В. К. Меня одно удивляет, хотя удивление вообще свидетельствует о некотором несовершенстве нашего мозгового аппарата. Так вот, меня удивляет несоответствие того, что я здесь нашел, с тем, что я ожидал встретить.
A. К. Я тебе не раз писала о наших делах.
В. К. Ну да, ну да, я по твоим письмам и судил, не по газетным же известиям. И я ожидал совсем другое.
А. К. Всего не напишешь, не передашь.
В. К. Совершенно верно. Но я удивлен, я был бы потрясен, если бы не был человеком тренированным.
А. К. Что же тебя так потрясает, если это не секрет?
В. К. Наоборот, я хочу разобраться в этом. Я колебался между ужасом и блестящей судьбою с нашей, ну понимаешь, нашей точки зрения. Я не нахожу ни того, ни другого, но заменена точка зрения.
А. К. Объяснись.
В. К. Вы не в блестящем и, конечно, не в ужасном положении, но в непонятном. У вас роскошная обстановка.
А. К. Она не наша.
B. К. Я вижу. В этом-то и дело. Чья же она?
А. К. Я уже не помню. Марголиных каких-то… прежних владельцев?
B. Н. Но вы ею пользуетесь?
A. Н. Очевидно. Теперь она считается нашей.

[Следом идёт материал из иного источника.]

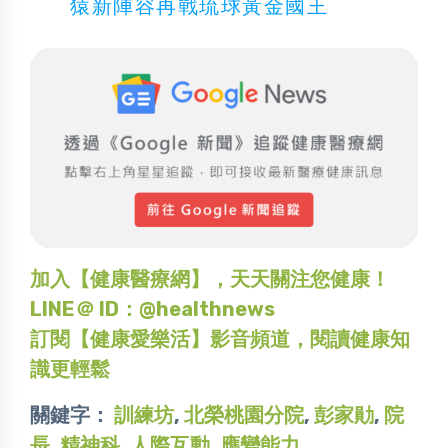
猿新陣容再戰琉球黃金國王
加入【健康醫療網】，天天關注您健康！
LINE＠ ID：@healthnews
訂閱【健康愛樂活】影音頻道，閱讀健康知
識更輕鬆
關鍵字：
訓練坊
,
北榮桃園分院
,
彭家勛
,
院
長
,
精神科
,
人際互動
,
應變能力
,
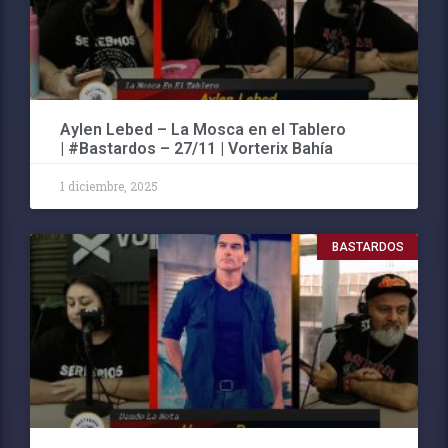
Aylen Lebed – La Mosca en el Tablero
| #Bastardos – 27/11 | Vorterix Bahía
1 diciembre, 2025
BASTARDOS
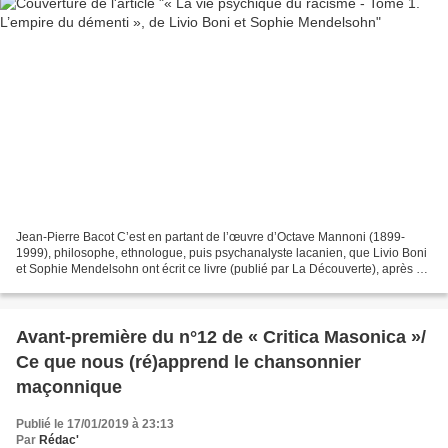
Jean-Pierre Bacot C’est en partant de l’œuvre d’Octave Mannoni (1899-
1999), philosophe, ethnologue, puis psychanalyste lacanien, que Livio Boni
et Sophie Mendelsohn ont écrit ce livre (publié par La Découverte), après un
long travail effectué au sein...
Avant-première du n°12 de « Critica Masonica »/
Ce que nous (ré)apprend le chansonnier
maçonnique
Publié le 17/01/2019 à 23:13
Par
Rédac'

B. Н. Ты говоришь «считается». Кем?
А. Д. «Совхозом», «Жилтовариществом», «Домуправом», всеми учреждениями.
В. Н. Ну, этих новых слов я не понимаю. А вами? тобою?
A. Н. В конце концов и нами.
B. Н. Но ведь она не ваша. Ты ее не купила и не получила в наследство.
(Соня совсем увяла за своими нотами и через секунду уйдет).
В. Я. И тебе не противно жить в чужих вещах?
A. Н. Живут же люди в гостиницах.
B. Н. Там безлично, для всех, а тут есть остаток, флюиды этих Марголиных, ну, прежних-то.
A. Н. Конечно, ты прав, Виталий. Может быть, и мне было противно, особенно когда я нашла в шкапу связку их писем… Потом привыкла. Что ты хочешь?
B. Н. Ты сама не замечаешь, как делаешься коммунисткой.
А. К. Какое! Мы на примете, нас не сегодня завтра посадят. (Конькова закрывает окна, опускает шторы и говорит о другом.) Знаешь, кто на время уезжает за границу и трется среди эмигрантов, все «советизируются», а у нас наоборот. Я думаю, самые злостные контрреволюционеры те, которые вначале сочувствовали революции. Это происходит от идеализма… не очень умного по-моему, как всякий идеализм.